# EXCERPTED DATA
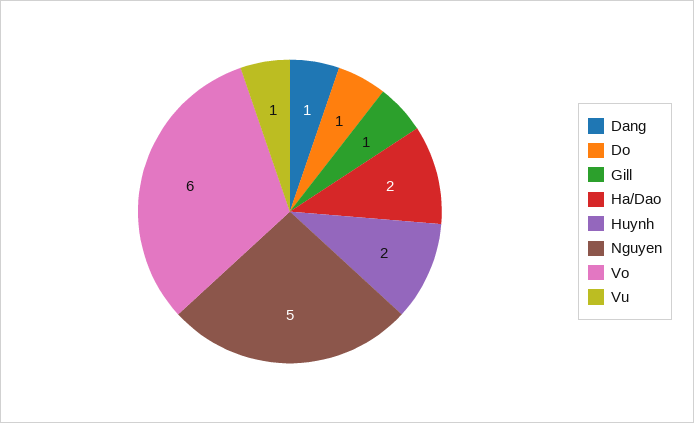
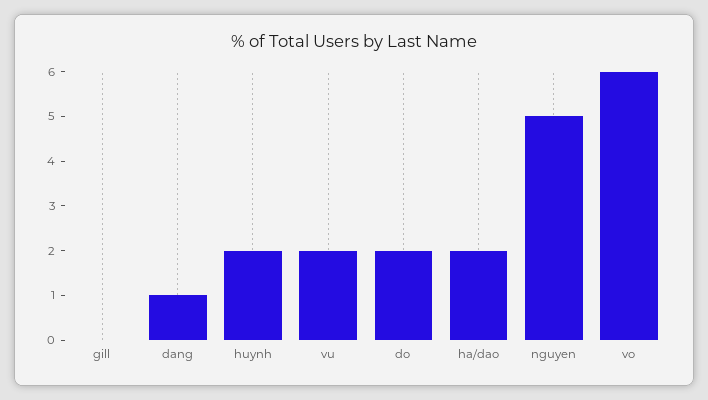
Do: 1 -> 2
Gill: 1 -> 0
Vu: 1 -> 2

* * *

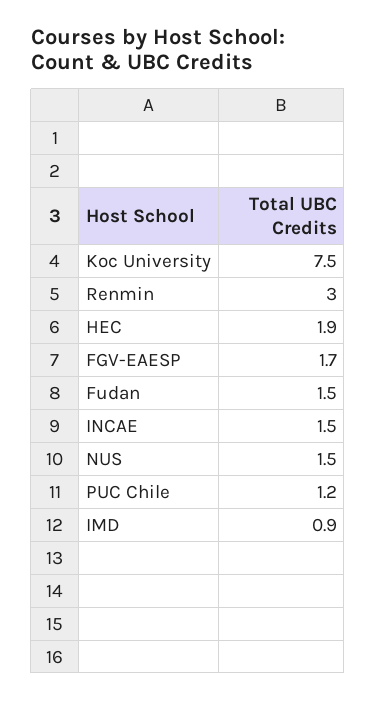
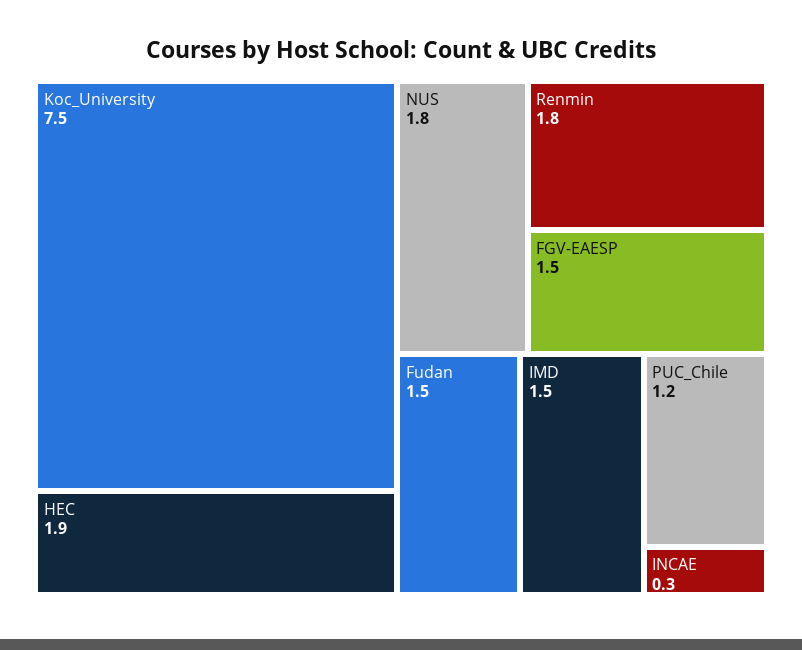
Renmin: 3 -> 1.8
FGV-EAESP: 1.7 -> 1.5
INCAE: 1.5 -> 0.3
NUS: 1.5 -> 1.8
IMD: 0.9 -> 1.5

# WHAT YOU WILL DO
In the material above, transcribe exactly the lines beginning at the one with "Renmin: 3 -> 1.8" and ending at the one with "IMD: 0.9 -> 1.5", both included.

# THE ANSWER
Renmin: 3 -> 1.8
FGV-EAESP: 1.7 -> 1.5
INCAE: 1.5 -> 0.3
NUS: 1.5 -> 1.8
IMD: 0.9 -> 1.5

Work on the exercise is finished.